Kanthi Malikhah, CNBC Indonesia
30 March 2026 17:35
Jakarta, CNBC Indonesia - Di tengah eskalasi konflik Amerika Serikat (AS), Israel, dan Iran, Pakistan menawarkan diri sebagai mediator diplomatik. Didukung oleh Turki dan Mesir, Islamabad kini aktif menyampaikan pesan antara Washington dan Teheran dalam upaya mendorong gencatan senjata.
Peran ini menegaskan bahwa di balik konflik yang semakin terbuka, jalur diplomasi masih terus berjalan dan Pakistan berada di pusatnya. Keinginan Pakistan untuk menjadi mediator konflik bukan tanpa alasan. Negara ini kerap tampil sebagai pemecah kebuntuan konflik antar negara.
Sejarah Mediasi Pakistan
Peran Pakistan sebagai mediator bukanlah hal baru. Sejak lama, negara ini kerap menjadi penengah dalam konflik global, dengan memanfaatkan letak geografis dan relasi strategisnya dengan berbagai kekuatan besar.
Salah satu peristiwa paling penting terjadi pada 1971, ketika Pakistan membantu membuka komunikasi antara Amerika Serikat dan China di era Richard Nixon. Jalur diplomasi ini pada akhirnya mengubah peta geopolitik Perang Dingin dan membuka hubungan resmi Washington dan Beijing.
Pada 1980-an, Pakistan kembali menjadi mediator dalam proses yang menghasilkan Geneva Accords, yang membuka jalan bagi penarikan pasukan Soviet dari Afghanistan. Dalam periode ini, Pakistan tidak hanya bertindak sebagai mediator, tetapi juga sebagai pihak yang terlibat langsung dalam dinamika konflik.
Peran tersebut berlanjut hingga era modern. Pakistan terlibat dalam proses negosiasi antara AS dan Taliban yang berujung pada Doha Agreement 2020, serta beberapa kali mencoba menjembatani ketegangan antara Arab Saudi dan Iran.
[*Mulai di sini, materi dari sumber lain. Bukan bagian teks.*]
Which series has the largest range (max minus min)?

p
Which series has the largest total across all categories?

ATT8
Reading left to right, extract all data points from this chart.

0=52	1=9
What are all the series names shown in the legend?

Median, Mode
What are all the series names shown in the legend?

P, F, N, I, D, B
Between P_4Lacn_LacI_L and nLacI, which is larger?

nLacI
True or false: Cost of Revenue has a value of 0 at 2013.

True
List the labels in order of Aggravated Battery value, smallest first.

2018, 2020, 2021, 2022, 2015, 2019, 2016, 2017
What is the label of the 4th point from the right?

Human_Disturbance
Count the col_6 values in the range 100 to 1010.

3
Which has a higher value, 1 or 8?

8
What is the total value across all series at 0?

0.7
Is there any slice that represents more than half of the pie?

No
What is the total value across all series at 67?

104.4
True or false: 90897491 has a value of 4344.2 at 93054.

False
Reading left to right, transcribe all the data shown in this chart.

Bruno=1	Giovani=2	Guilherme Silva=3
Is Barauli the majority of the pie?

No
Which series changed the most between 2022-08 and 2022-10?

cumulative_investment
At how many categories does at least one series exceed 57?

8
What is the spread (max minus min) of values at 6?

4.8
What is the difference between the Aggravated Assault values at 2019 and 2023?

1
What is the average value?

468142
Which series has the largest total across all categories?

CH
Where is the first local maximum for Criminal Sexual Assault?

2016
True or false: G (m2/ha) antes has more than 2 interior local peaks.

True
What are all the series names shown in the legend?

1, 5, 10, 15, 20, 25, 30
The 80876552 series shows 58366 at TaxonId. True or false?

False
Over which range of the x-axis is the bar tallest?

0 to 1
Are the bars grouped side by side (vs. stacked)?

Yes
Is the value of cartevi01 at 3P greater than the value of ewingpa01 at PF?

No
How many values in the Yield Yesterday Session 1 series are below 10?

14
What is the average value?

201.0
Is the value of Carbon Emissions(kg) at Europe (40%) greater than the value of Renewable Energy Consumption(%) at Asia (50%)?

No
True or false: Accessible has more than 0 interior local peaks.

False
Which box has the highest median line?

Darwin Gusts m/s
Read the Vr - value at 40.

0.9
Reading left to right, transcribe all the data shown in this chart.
Pola ini menunjukkan bahwa diplomasi Pakistan tidak bersifat situasional, melainkan sudah menjadi bagian dari strategi jangka panjangnya.
Mediasi Amerika Serikat dan Iran
Dalam konflik terbaru Pakistan kembali mengambil peran serupa, namun dengan taruhan yang jauh lebih besar. Sejak dimulainya operasi militer AS dan Israel terhadap Iran pada awal 2026, Islamabad aktif melakukan komunikasi intensif dengan berbagai pihak.
Perdana Menteri Pakistan Shehbaz Sharif dilaporkan menjalin kontak langsung dengan Presiden Iran, sementara petinggi militer Pakistan juga berkomunikasi dengan Donald Trump. Di saat yang sama, Menteri Luar Negeri Ishaq Dar mengonfirmasi bahwa Pakistan menjadi perantara penyampaian proposal gencatan senjata 15 poin dari AS kepada Iran.
Proses ini berlangsung secara tidak langsung pesan dari Washington disampaikan ke Teheran melalui Pakistan, dan sebaliknya. Meski Iran secara resmi menyangkal adanya negosiasi langsung, mereka tetap merespons proposal tersebut dengan alternatif versi mereka sendiri yang menunjukkan bahwa jalur diplomasi masih terbuka.
Keunggulan Pakistan terletak pada posisinya yang unik. Negara ini memiliki hubungan kerja dengan AS sekaligus kedekatan geografis dan historis dengan Iran. Ditambah lagi, Pakistan juga memiliki hubungan erat dengan negara-negara Teluk, menjadikannya salah satu dari sedikit aktor yang bisa diterima oleh semua pihak dalam konflik.
Namun, peluang keberhasilan tetap tidak pasti. Perbedaan kepentingan, tuntutan dari masing-masing pihak, serta eskalasi militer yang terus berlangsung membuat proses negosiasi berjalan rapuh. Meski demikian, keberadaan Pakistan sebagai mediator setidaknya memberikan ruang bagi de-eskalasi di tengah konflik yang semakin luas.